The answer was that shares in Simon and Louis's respective estates were "double-counted" when reported in the 2017 Annual Report because they consisted of shares held by Kerns Corp and Living Data Corporation. The background to this involves each brother having been the owner of 50% of each corporation, the result being that each brother was the "beneficial owner" (as opposed to direct)of 1/2 of the total number of Vaso shares held by both corporations.

Here one must assume that sometime between 3/31/18 and 3/31/19 (the posting dates for the Item 12 "Security Ownership" disclosures) Simon/Simon's estate bought-out Louis' estate's interest in both Kerns and Living Data. But since Simon's shares and Louis' estate's shares were "double-counted" in the 17 Report, there was no change on the 2018 Report in the number of shares Simon's estate owned. While the listing of shares beneficially owned by Louis' estate according to the 2017 Report became zero in the 18 Report.

I seem to recall some of the shares Louis owned fell outside those he beneficially owned through Kerns and Living Data. In which case their liquidation would arguably have required an SEC disclosure/filing, which to my knowledge hasn't happened. The larger point is, management could have done a much better job explaining these changes in the Annuals under the Item 12 disclosures. It didn't. Skeptics call that obfuscation. And whether "double-counting" qualifies as an SEC violation, I don't know.
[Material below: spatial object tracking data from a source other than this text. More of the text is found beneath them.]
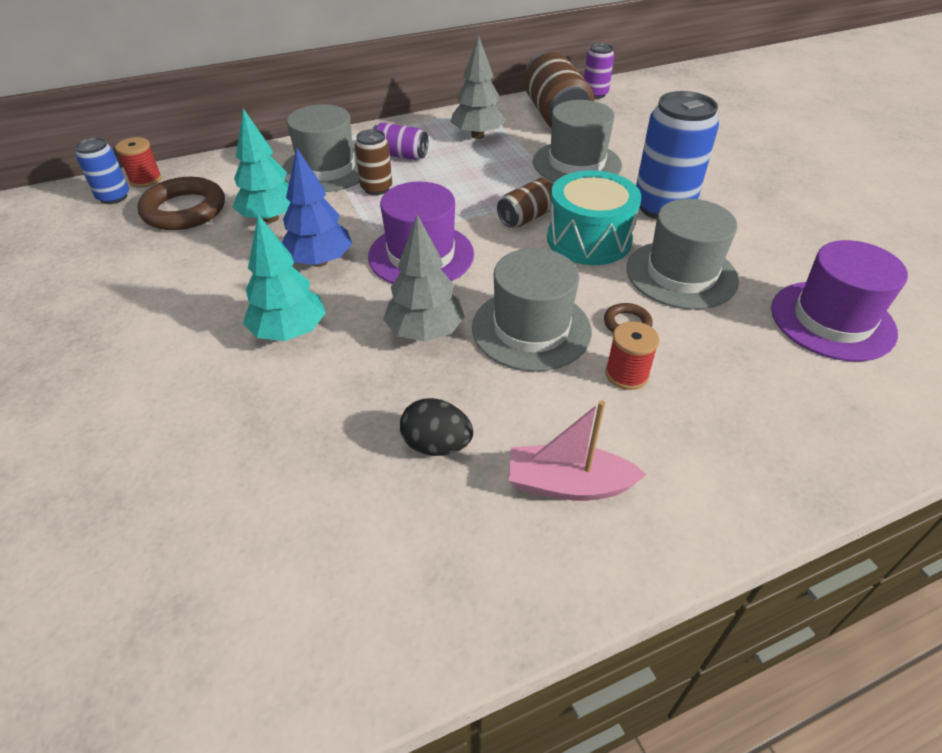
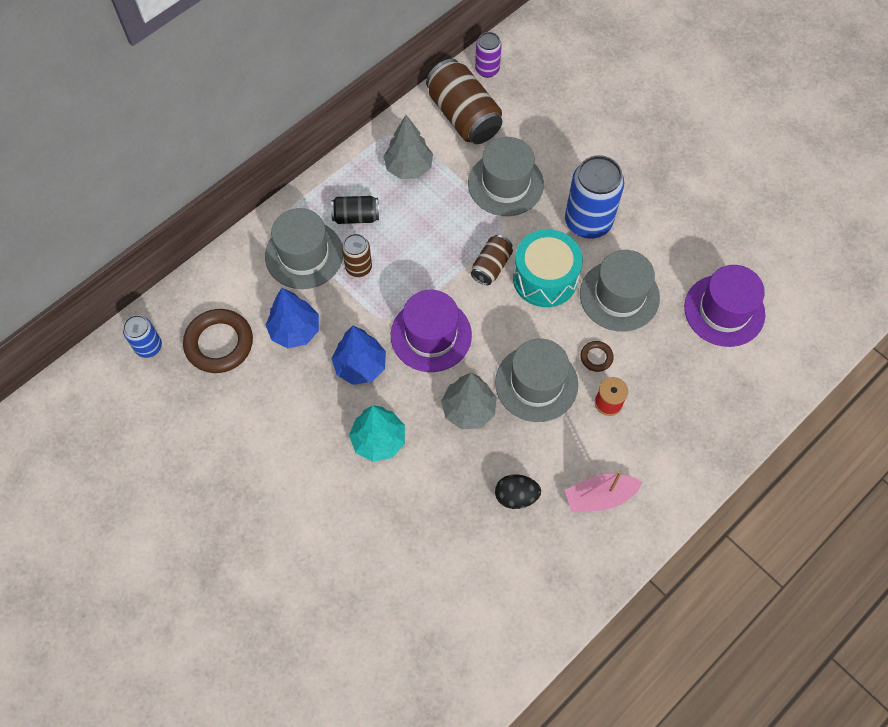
camera: 20 degrees left, 20 degrees up
red spool [115,137,162,187] -> none
turquoise tree [232,109,290,223] -> blue tree [266,288,319,348]
purple can [373,123,428,160] -> black can [331,196,379,224]

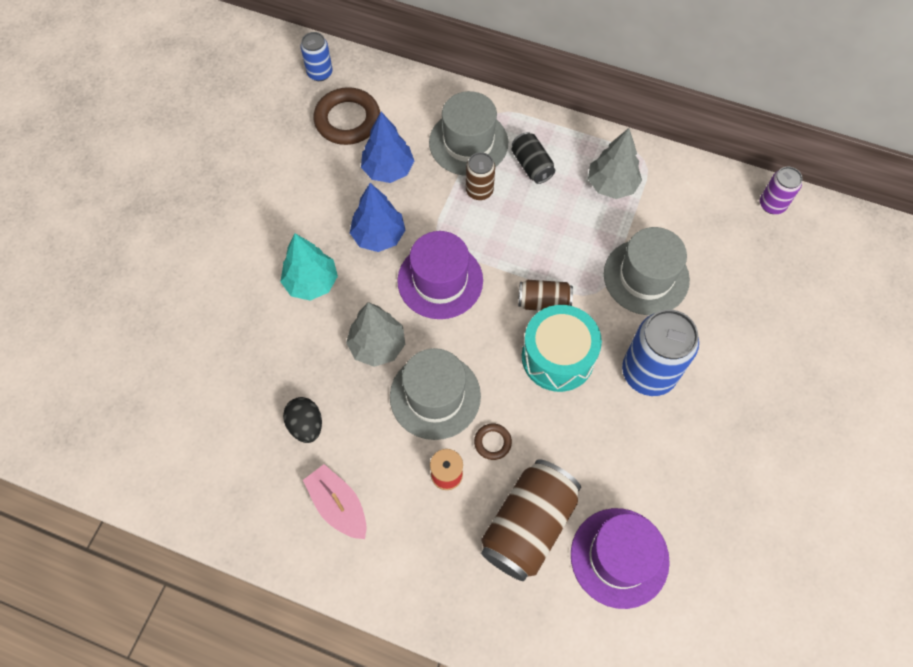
camera: 65 degrees right, 0 degrees up
brown can [426,59,502,144] -> brown can moved to [481,459,581,581]
grey hat [580,250,660,332] -> none

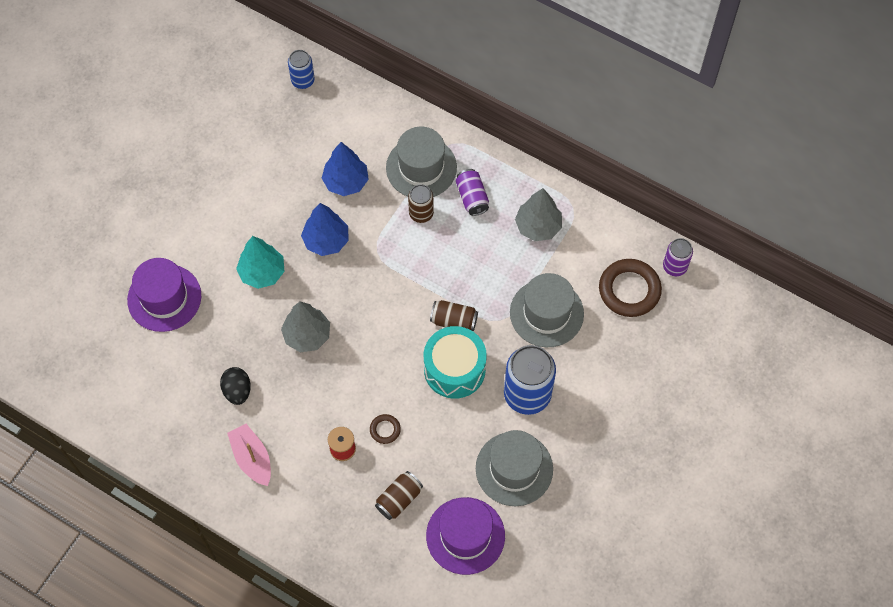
camera: 10 degrees right, 0 degrees up
brown ring [314,87,380,145] -> brown ring moved to [599,259,662,317]
grey hat [390,348,481,440] -> grey hat moved to [476,430,553,506]
purple hat [397,231,483,319] -> purple hat moved to [127,258,201,332]
brown can [481,459,581,581] -> brown can [375,471,423,520], size x0.54
black can [512,132,555,184] -> purple can [456,169,489,216]

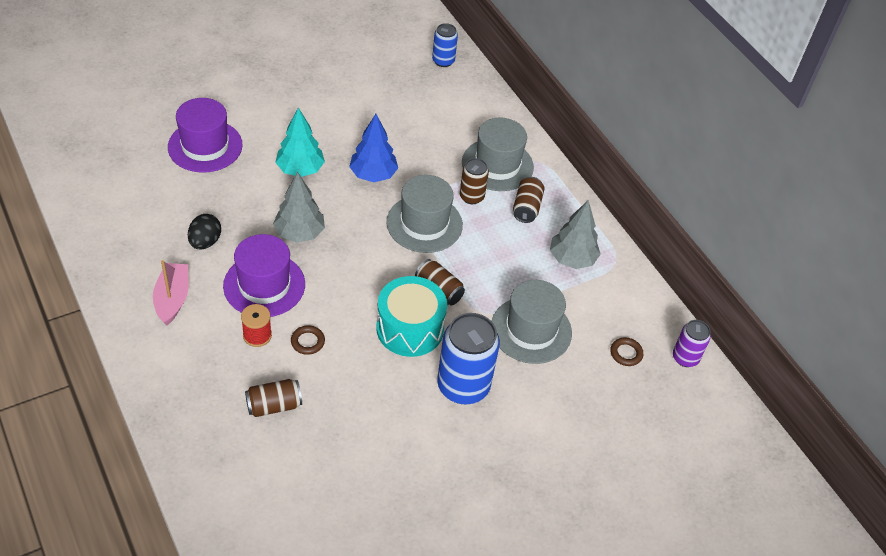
camera: 25 degrees right, 15 degrees down
blue tree [322,142,369,196] -> none
purple hat [426,497,505,575] -> purple hat moved to [223,234,305,317]
purple can [456,169,489,216] -> brown can [513,177,545,223]
grey hat [476,430,553,506] -> grey hat moved to [386,175,463,253]
brown ring [599,259,662,317] -> brown ring [610,337,643,366], size x0.48

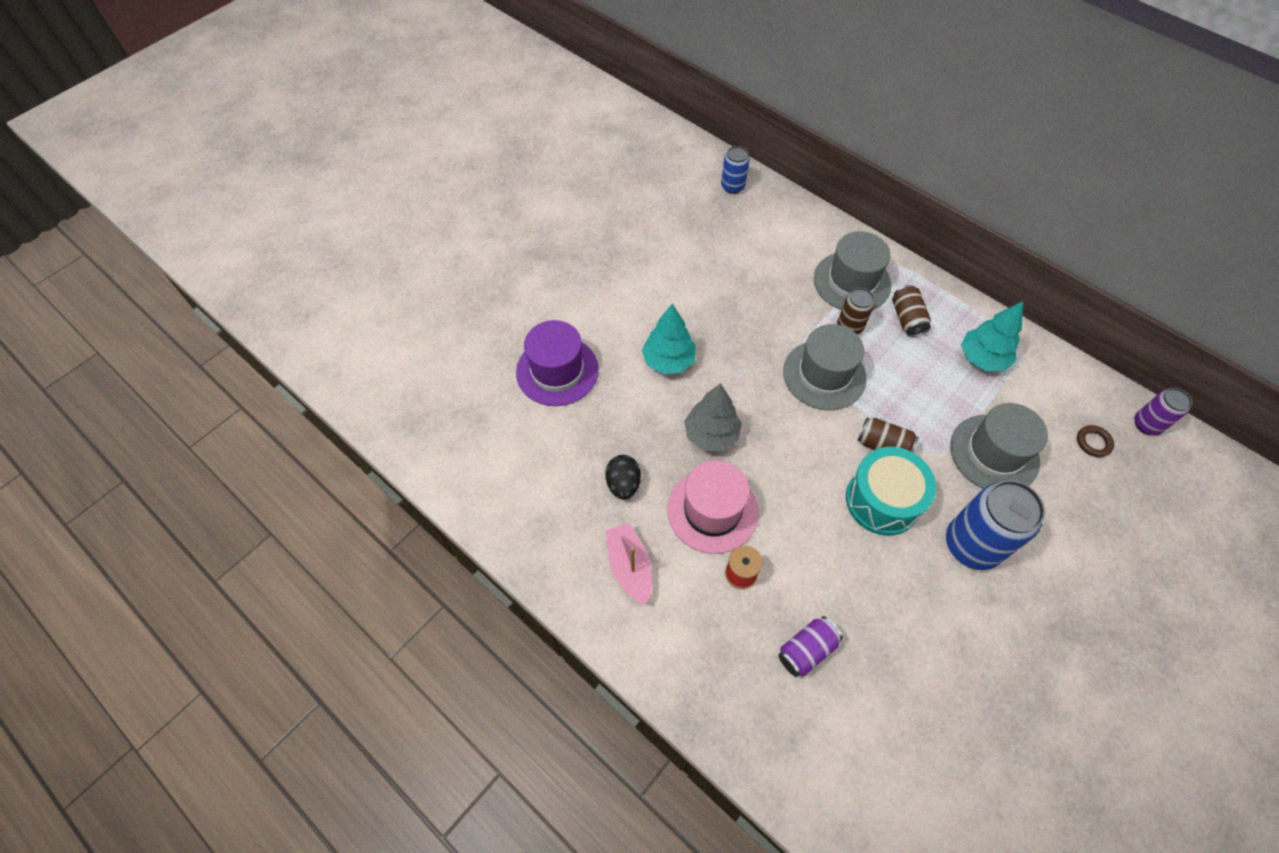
camera: 15 degrees left, 10 degrees up
purple hat [223,234,305,317] -> pink hat [667,461,759,554]
brown can [245,379,302,417] -> purple can [778,616,843,677]
brown ring [291,325,325,355] -> none
blue tree [349,114,398,182] -> none
grey tree [550,200,601,269] -> turquoise tree [961,301,1023,371]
The "larger picture" part in your post is spot on. No question. In my opinion, they woke up to the cash flow/inflated costs problems about four quarters later than they should have. I remember when someone asked, about three annual meetings ago (the last one in NYC) if they had identified/quantified the Net Wolves market. The answer was No. Leaving people in the audience dumbfounded. The follow-up question to that would have been, "Then how could you possibly have determined if the price you paid for Net Wolves was the correct amount?" Then when someone asked management to identify the "reputable . . . investment banking firm" (as characterized in the 2015 Annual Report) who confirmed the fairness of the purchase price, management refused to do so. I mean, if you made a video of this, you could play it in every business school in the country as entertainment on April Fools Day. They wouldn't be able to stop laughing.